GIVEN DATA:

◆ ◆ ◆ ◆

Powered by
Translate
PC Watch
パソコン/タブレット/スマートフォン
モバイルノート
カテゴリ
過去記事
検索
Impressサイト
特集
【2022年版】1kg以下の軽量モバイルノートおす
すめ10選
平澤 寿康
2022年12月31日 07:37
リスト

◆ ◆ ◆ ◆

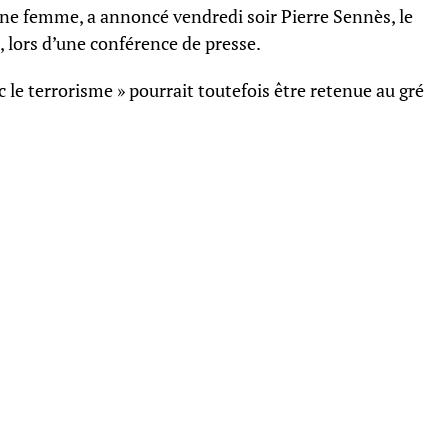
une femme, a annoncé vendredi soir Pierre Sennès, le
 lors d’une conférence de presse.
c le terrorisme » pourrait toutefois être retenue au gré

◆ ◆ ◆ ◆

INSTRUCTION: The line above containing "lors d’une conférence de presse.", the line containing "c le terrorisme", and every line between them are to be transcribed exactly; no other line is wanted.

RESPONSE AREA:
 lors d’une conférence de presse.
c le terrorisme » pourrait toutefois être retenue au gré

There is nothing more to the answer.